++++ Data provided

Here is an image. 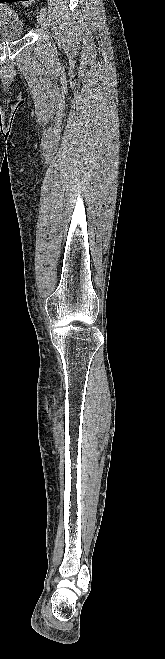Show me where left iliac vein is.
I'll return each mask as SVG.
<instances>
[{
    "label": "left iliac vein",
    "mask_w": 165,
    "mask_h": 659,
    "mask_svg": "<svg viewBox=\"0 0 165 659\" xmlns=\"http://www.w3.org/2000/svg\"><path fill=\"white\" fill-rule=\"evenodd\" d=\"M37 21L42 28H46V15L43 12L39 11L37 13Z\"/></svg>",
    "instance_id": "4c4485c4"
}]
</instances>
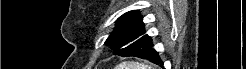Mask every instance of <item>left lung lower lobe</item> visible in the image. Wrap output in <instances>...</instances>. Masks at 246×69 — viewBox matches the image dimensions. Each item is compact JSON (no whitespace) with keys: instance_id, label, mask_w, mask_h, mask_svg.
Wrapping results in <instances>:
<instances>
[{"instance_id":"obj_1","label":"left lung lower lobe","mask_w":246,"mask_h":69,"mask_svg":"<svg viewBox=\"0 0 246 69\" xmlns=\"http://www.w3.org/2000/svg\"><path fill=\"white\" fill-rule=\"evenodd\" d=\"M152 39L148 35L141 36L128 46L116 50L114 55L123 57L135 56L142 59H147L155 64L163 65L158 53L152 48Z\"/></svg>"}]
</instances>
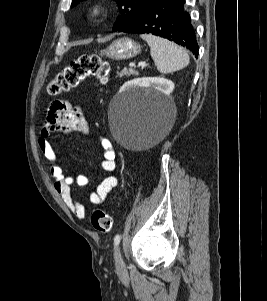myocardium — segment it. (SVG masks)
I'll return each instance as SVG.
<instances>
[{
	"label": "myocardium",
	"mask_w": 267,
	"mask_h": 301,
	"mask_svg": "<svg viewBox=\"0 0 267 301\" xmlns=\"http://www.w3.org/2000/svg\"><path fill=\"white\" fill-rule=\"evenodd\" d=\"M108 9L106 5L100 2H96L89 8L88 18L91 21H99L107 15Z\"/></svg>",
	"instance_id": "myocardium-1"
}]
</instances>
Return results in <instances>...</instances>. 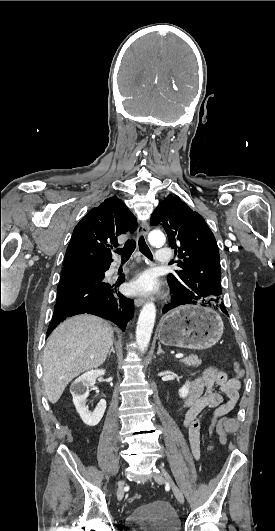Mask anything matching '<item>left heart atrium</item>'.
<instances>
[{
    "mask_svg": "<svg viewBox=\"0 0 275 531\" xmlns=\"http://www.w3.org/2000/svg\"><path fill=\"white\" fill-rule=\"evenodd\" d=\"M156 277L151 272L139 274L131 284L132 290L138 293H146L155 288Z\"/></svg>",
    "mask_w": 275,
    "mask_h": 531,
    "instance_id": "1",
    "label": "left heart atrium"
}]
</instances>
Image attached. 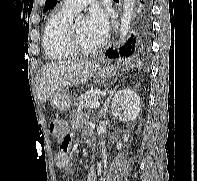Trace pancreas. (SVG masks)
Here are the masks:
<instances>
[{"label":"pancreas","mask_w":197,"mask_h":181,"mask_svg":"<svg viewBox=\"0 0 197 181\" xmlns=\"http://www.w3.org/2000/svg\"><path fill=\"white\" fill-rule=\"evenodd\" d=\"M98 99L99 94L97 93H85L76 99L75 105L78 109H84L90 107V105Z\"/></svg>","instance_id":"obj_1"}]
</instances>
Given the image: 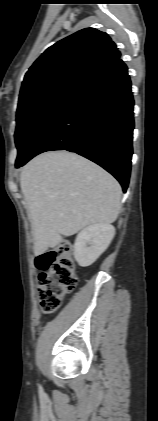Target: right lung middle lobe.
<instances>
[{"label":"right lung middle lobe","instance_id":"1","mask_svg":"<svg viewBox=\"0 0 158 421\" xmlns=\"http://www.w3.org/2000/svg\"><path fill=\"white\" fill-rule=\"evenodd\" d=\"M82 86L78 83H60L19 99L15 131L18 149L16 166L28 157L40 134Z\"/></svg>","mask_w":158,"mask_h":421}]
</instances>
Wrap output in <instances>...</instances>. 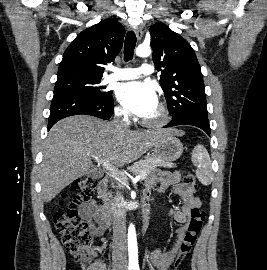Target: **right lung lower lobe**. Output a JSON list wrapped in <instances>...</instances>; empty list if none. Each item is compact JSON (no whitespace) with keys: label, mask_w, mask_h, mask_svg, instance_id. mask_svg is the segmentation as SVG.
Segmentation results:
<instances>
[{"label":"right lung lower lobe","mask_w":267,"mask_h":270,"mask_svg":"<svg viewBox=\"0 0 267 270\" xmlns=\"http://www.w3.org/2000/svg\"><path fill=\"white\" fill-rule=\"evenodd\" d=\"M114 111L112 95L106 99H86L75 96H54L50 107L48 130L59 120L78 114L108 120Z\"/></svg>","instance_id":"obj_1"}]
</instances>
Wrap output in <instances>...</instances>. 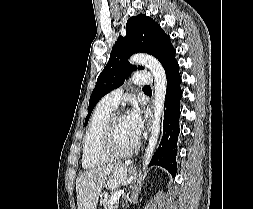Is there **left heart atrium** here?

++++++++

→ Aim of the exercise:
Output as a JSON list of strings, one per line with blank lines omitted, the lines of the listing from the line with "Mask every instance" to the line with "Wrapping results in", both included. Leave the pictures out of the answer.

→ Worked answer:
[
  "Mask every instance of <item>left lung lower lobe</item> visible in the image. Wrap output in <instances>...</instances>. Masks at 246×69 — viewBox matches the image dimensions. Each item is compact JSON (no whitespace) with keys: instance_id, label, mask_w, mask_h, mask_svg.",
  "Wrapping results in <instances>:"
]